What a brilliant idea! Bleeding obvious now that you mention it - now kicking myself for not thinking of it myself. I'm now going to have a look at my rivet press and see if I can modify it for the same operations. Thanks for the idea.
Below are a couple of photos complete with the requisite coin of the realm to illustrate the size.
I hope I'm not the only one to have thought it but the riveting on your tank looks better than that on the coin!
 

Ian Smith

Western Thunderer
Recently I have begun work on the Signal Box for Modbury. This is based on the one preserved (or rather rebuilt) at Bodmin General in Cornwall. I have the old SLAG series of Model Railway Constructor articles on their construction of Bodmin which includes a 4mm drawing for the 'box, but my 'box is to be a mirror image with a full set of steps rather than the half set from platform level of the real thing.
Therefore, the first step was to produce a 2mm scale set of working drawings in CAD with a view to making a card mock up so that I could satisfy myself that it would be in proportion and look OK on the site I intended to place it on Modbury.
Mock Front.JPG
Mock Back.JPG

This mock up enabled me to prove that I was happy with the dimensions so work began in ernest on the plasticard model - plasticard being my preferred medium for building construction.
Firstly the 4 locking room walls were constructed from 0.040" sheet, planking detail being "scrawked" where appropriate for the locking room door and the window surround. Whilst still in the flat the window's sill was added from a piece of over-sized 0.015" then sanded back against a "stop" (after being filed flush on the inside). The sides and ends were then assembled - it should be pointed out here that the length and breadth of these walls was deliberately made undersize to accommodate the 0.020" embossed stone overlay that I was going to clad them with.
Base Front.JPG
Base Back.JPG

The next item was to build up the chimney and it's supporting ground floor wall. A solid core of laminated plastic sheet was made and shaped before being clad in embossed brick sheet, and finished with decorative courses of (I think) 0.010".
Chimney 1.JPG

This sub-structure can be seen temporarily placed against the locking room below :
Chimney 2.JPG

The walls of the upper storey were then constructed from 0.030" sheet, planking detail again skrawked before cutting out.

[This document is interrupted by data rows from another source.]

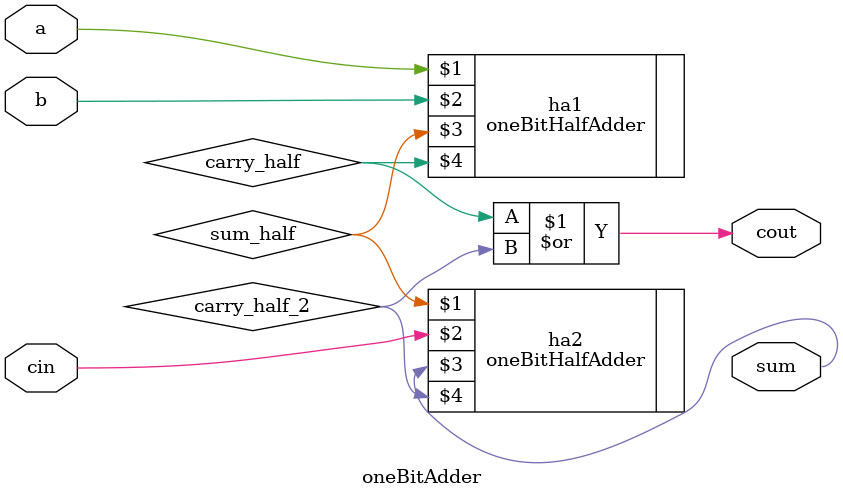
<source format=v>
`include "oneBitHalfAdder.v"

module oneBitAdder(a, b, cin, sum, cout);
    input a, b, cin;
    output sum, cout;
    wire sum_half, carry_half, carry_half_2;

    oneBitHalfAdder ha1(a, b, sum_half, carry_half);
    oneBitHalfAdder ha2(sum_half, cin, sum, carry_half_2);
    or o1(cout, carry_half, carry_half_2);
endmodule
</source>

The window reveals were removed by careful cutting and filing before more oversized sills of 0.015" were added.
Top Ends 1.JPG
Top Ends 2.JPG

Before fitting, the embryonic sills were again filed flush on the inside before again sanding down to a "stop" on the outside.

The photos below show the current state of play, the next stage is to add window / door frames and corner "posts" as slightly raised items from the planked sections.
Box Front.JPG
Box Rear.JPG

Hopefully the next instalment will show further progress!